De acordo com o levantamento, o indicador fechou o período com 42,8 pontos. O número não só está 4,2 pontos acima da média histórica, como também, supera o índice registrado no mesmo período do ano passado, que era de 41,4 pontos.
Segundo o Serviço Brasileiro de Apoio às Micro e Pequenas Empresas (Sebrae), as pequenas empresas e indústrias do país têm um papel importante na economia brasileira, contribuindo para a geração de empregos, estimulando a inovação, promovendo o empreendedorismo e impulsionando o crescimento e o desenvolvimento econômico.
Avaliação de índices facilita tomada de decisão
De acordo com informações divulgadas pelo PPI, o índice de situação financeira da indústria de pequeno porte é um indicador para a satisfação dos empresários com o lucro operacional e as finanças de suas empresas. No setor industrial, as avaliações de KPIs como esse são consideradas fundamentais para obter informações que permitam a tomada de decisões estratégicas.
Entender o que é um kpi (sigla para Key Performance Indicator, que em português significa Indicador-chave de Desempenho), a sua função e como ele pode auxiliar na elaboração de estratégias pode ser determinante para o sucesso dos negócios.
De acordo com o PPI, o crescimento do índice financeiro indica uma situação financeira mais favorável que o usual, refletindo uma melhora no cenário econômico para as pequenas indústrias. O avanço sugere que os empresários estão mais confiantes em relação às perspectivas financeiras e operacionais.
Um dos aspectos que pode contribuir para essa melhora no setor é a adoção de sistemas de planejamento de recursos empresarias (ERPS). De acordo com a empresa de softwares de gestão para indústrias Nomus, os ERPs para indústrias de pequeno porte têm auxiliado na integração e otimização dos processos internos, proporcionando maior controle financeiro, eficiência operacional e, consequentemente, um aumento na satisfação com os lucros.
Para que se possa entender melhor, ERP (Enterprise Resource Planning) é um sistema de gestão integrado que consegue organizar diversas áreas de uma empresa em um só sistema, gerenciando os dados da empresa em um banco de dados único. Isso permite automatizar processos e cria uma visão geral muito mais confiável para a tomada de decisão dos gestores. Já Nomus, são empresas criadas por engenheiros de produção, que desenvolve soluções em software e serviços para excelência na gestão de micro, pequenas, médias e grandes portes.
Ao consolidar dados em uma única plataforma, esses sistemas permitem uma gestão mais estratégica e informada, contribuindo para a sustentabilidade e crescimento das pequenas empresas.

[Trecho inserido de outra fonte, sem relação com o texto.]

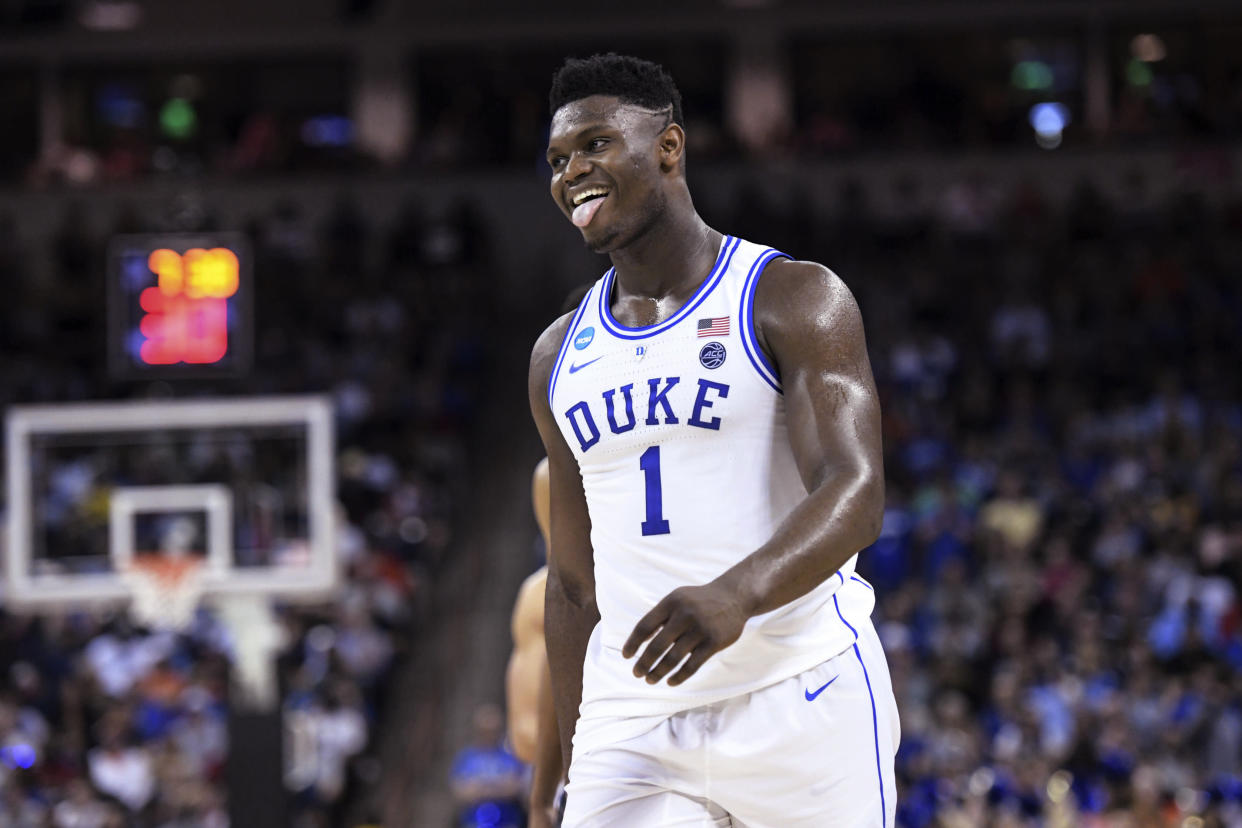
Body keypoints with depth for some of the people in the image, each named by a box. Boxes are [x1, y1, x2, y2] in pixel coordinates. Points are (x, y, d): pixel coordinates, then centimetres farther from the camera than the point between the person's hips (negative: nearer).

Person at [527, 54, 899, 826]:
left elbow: (855, 494, -17)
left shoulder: (795, 299, -3)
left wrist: (736, 595, -35)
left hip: (800, 699, -4)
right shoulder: (561, 355, 15)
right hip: (633, 726, 4)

O relatório da CNI evidencia a resiliência das pequenas indústrias diante de desafios econômicos, mostrando que essas empresas estão conseguindo se adaptar e encontrar caminhos para prosperar. A expectativa é que, com a continuidade dessa tendência de crescimento, haja um impacto positivo na economia, propiciando mais investimentos e inovação no setor.
Dificuldades da pequena indústria
Apesar dos indicadores positivos, o levantamento da CNI também mostra quais são os principais problemas enfrentados pelas indústrias de pequeno porte no país. Ao serem questionados sobre o assunto, 42,5% dos empresários destacaram a elevada carga tributária. Entre os representantes da construção, o problema foi mencionado por 37,5%.
No setor de transformação, a carência de trabalhadores qualificados se tornou mais relevante, sendo citada por 29,8% dos empresários. Já nas pequenas indústrias da construção, a principal dificuldade é a escassez de mão de obra, relatada por 25% dos entrevistados.
A escassez ou o alto custo da matéria-prima é o terceiro problema mais comum para o segmento de transformação, citado por 29,3% das empresas. Já para a construção, as altas taxas de juros são a principal preocupação, mencionadas por 24,2% dos entrevistados.